*** PROVIDED INFORMATION Section Begins ***
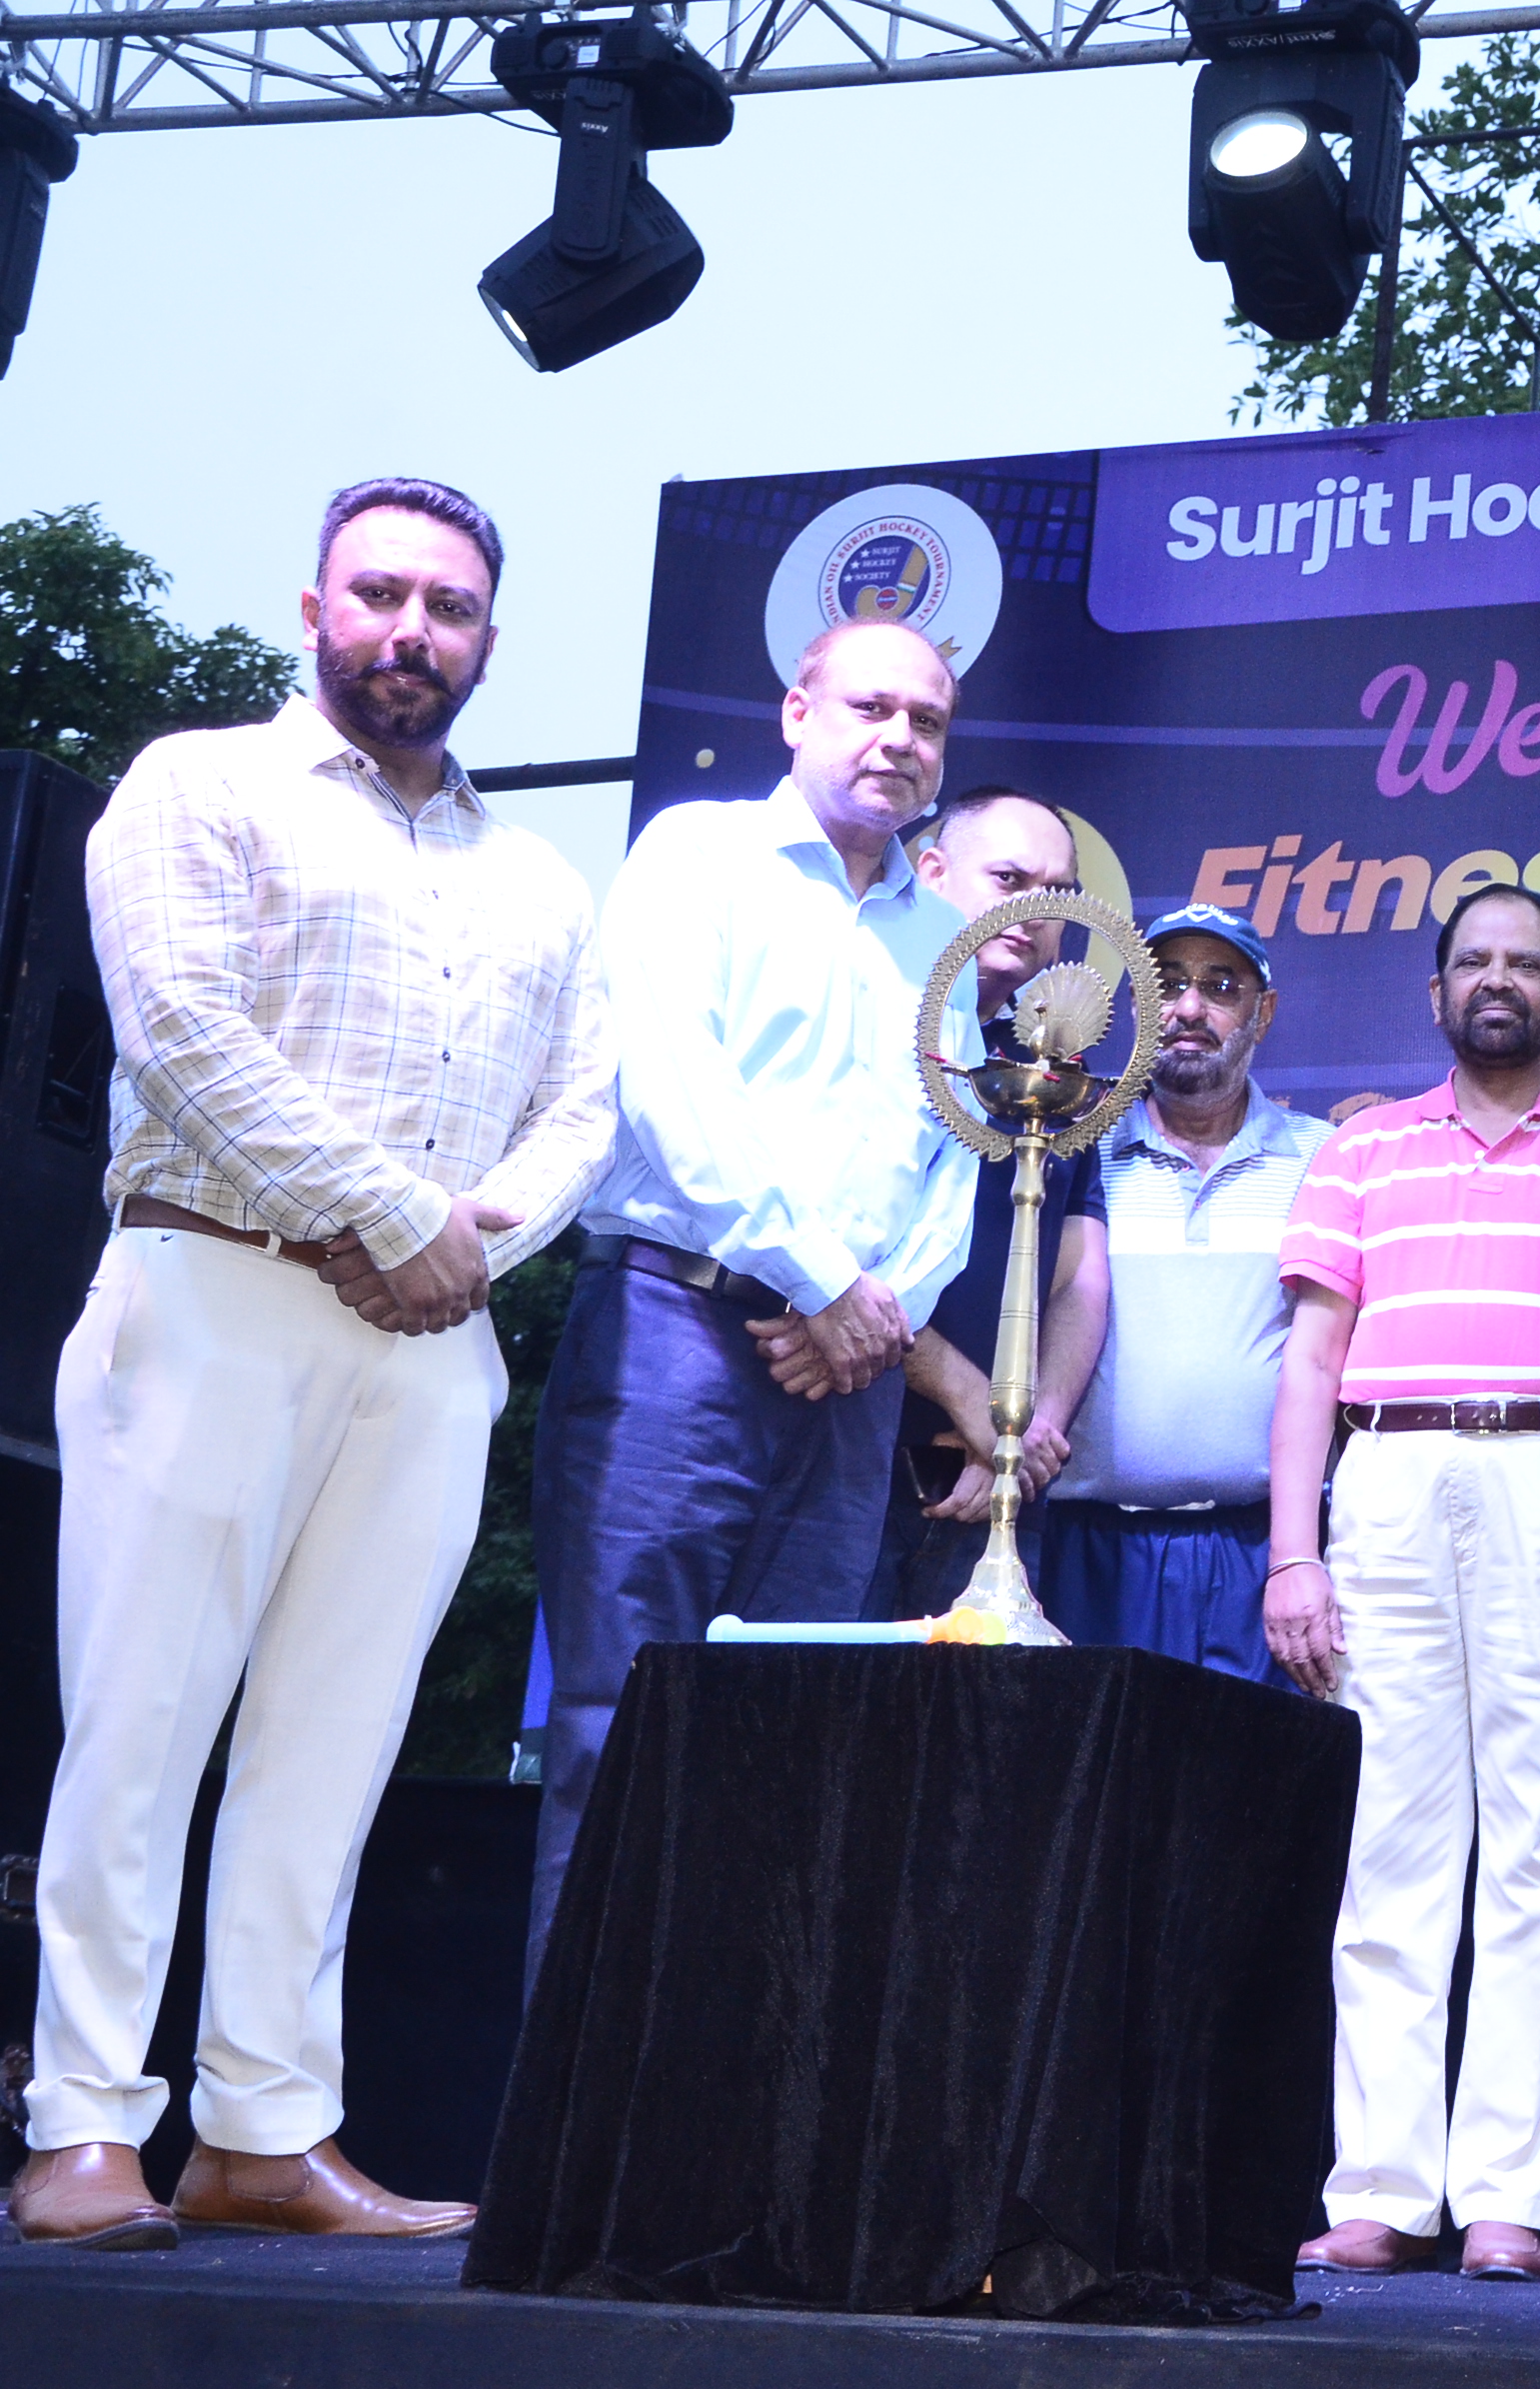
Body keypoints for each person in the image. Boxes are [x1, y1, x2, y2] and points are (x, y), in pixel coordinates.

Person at [10, 479, 611, 2249]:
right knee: (139, 1722)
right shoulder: (199, 782)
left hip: (433, 1337)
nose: (413, 629)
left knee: (333, 1749)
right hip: (212, 1285)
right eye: (382, 592)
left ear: (490, 637)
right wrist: (386, 1209)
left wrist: (465, 1240)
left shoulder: (538, 877)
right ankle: (81, 2124)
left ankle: (263, 2127)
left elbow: (584, 1107)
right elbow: (178, 1028)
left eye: (451, 605)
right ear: (315, 607)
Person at [527, 617, 980, 1969]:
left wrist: (875, 1315)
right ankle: (578, 2099)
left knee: (789, 1746)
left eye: (928, 721)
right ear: (797, 712)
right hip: (675, 1335)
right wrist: (826, 1282)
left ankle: (729, 2098)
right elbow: (672, 1090)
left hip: (847, 1382)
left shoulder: (944, 940)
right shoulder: (698, 855)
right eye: (871, 707)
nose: (900, 739)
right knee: (620, 1726)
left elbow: (957, 1160)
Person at [1271, 884, 1540, 2283]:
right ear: (1436, 991)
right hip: (1386, 1481)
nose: (1496, 981)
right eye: (1472, 962)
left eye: (1524, 964)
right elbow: (1311, 1362)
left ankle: (1510, 2193)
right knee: (1388, 1853)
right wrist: (1293, 1552)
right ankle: (1381, 2191)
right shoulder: (1360, 1152)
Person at [1037, 904, 1331, 1681]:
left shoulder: (1326, 1161)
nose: (1189, 1008)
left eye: (1220, 985)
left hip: (1266, 1555)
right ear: (1138, 1006)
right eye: (1165, 984)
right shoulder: (1070, 1153)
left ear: (1263, 1013)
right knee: (1096, 1760)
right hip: (1089, 1552)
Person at [865, 786, 1087, 1621]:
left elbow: (1080, 1279)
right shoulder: (868, 1023)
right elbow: (842, 1252)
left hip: (997, 1484)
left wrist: (1023, 1437)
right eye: (1008, 879)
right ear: (930, 872)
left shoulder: (1052, 1077)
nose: (1033, 909)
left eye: (1057, 893)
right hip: (852, 1443)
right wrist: (969, 1398)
*** PROVIDED INFORMATION Section Ends ***
* _EXERCISE DETAILS_
The answer must be an exact copy of the entries, with the pictures omitted.

* _RESPONSE TO THIS EXERCISE_
Body keypoints for each person in the image. Boxes are [x1, y1, x2, y2] and points are (x, y), in pixel coordinates.

Person at [10, 479, 611, 2249]:
right knee: (139, 1722)
right shoulder: (199, 782)
left hip: (433, 1337)
nose: (413, 629)
left knee: (333, 1749)
right hip: (212, 1285)
right eye: (382, 592)
left ear: (490, 637)
right wrist: (386, 1209)
left wrist: (465, 1240)
left shoulder: (538, 877)
right ankle: (81, 2124)
left ankle: (263, 2127)
left elbow: (584, 1107)
right elbow: (178, 1028)
left eye: (451, 605)
right ear: (315, 607)
Person at [527, 617, 980, 1969]:
left wrist: (875, 1315)
right ankle: (578, 2099)
left knee: (789, 1746)
left eye: (928, 721)
right ear: (797, 712)
right hip: (675, 1335)
right wrist: (826, 1282)
left ankle: (729, 2098)
right elbow: (672, 1090)
left hip: (847, 1382)
left shoulder: (944, 940)
right shoulder: (698, 855)
right eye: (871, 707)
nose: (900, 739)
right knee: (620, 1726)
left elbow: (957, 1160)
Person at [1271, 884, 1540, 2283]:
right ear: (1436, 991)
right hip: (1386, 1481)
nose: (1496, 981)
right eye: (1472, 962)
left eye: (1524, 964)
right elbow: (1311, 1362)
left ankle: (1510, 2193)
right knee: (1388, 1853)
right wrist: (1293, 1552)
right ankle: (1381, 2191)
right shoulder: (1360, 1152)
Person at [1037, 904, 1331, 1681]:
left shoulder: (1326, 1161)
nose: (1189, 1008)
left eye: (1220, 985)
left hip: (1266, 1555)
right ear: (1138, 1006)
right eye: (1165, 984)
right shoulder: (1070, 1153)
left ear: (1263, 1013)
right knee: (1096, 1760)
right hip: (1089, 1552)
Person at [865, 786, 1087, 1621]:
left elbow: (1080, 1279)
right shoulder: (868, 1023)
right elbow: (842, 1252)
left hip: (997, 1484)
left wrist: (1023, 1437)
right eye: (1008, 879)
right ear: (930, 872)
left shoulder: (1052, 1077)
nose: (1033, 909)
left eye: (1057, 893)
right hip: (852, 1443)
right wrist: (969, 1398)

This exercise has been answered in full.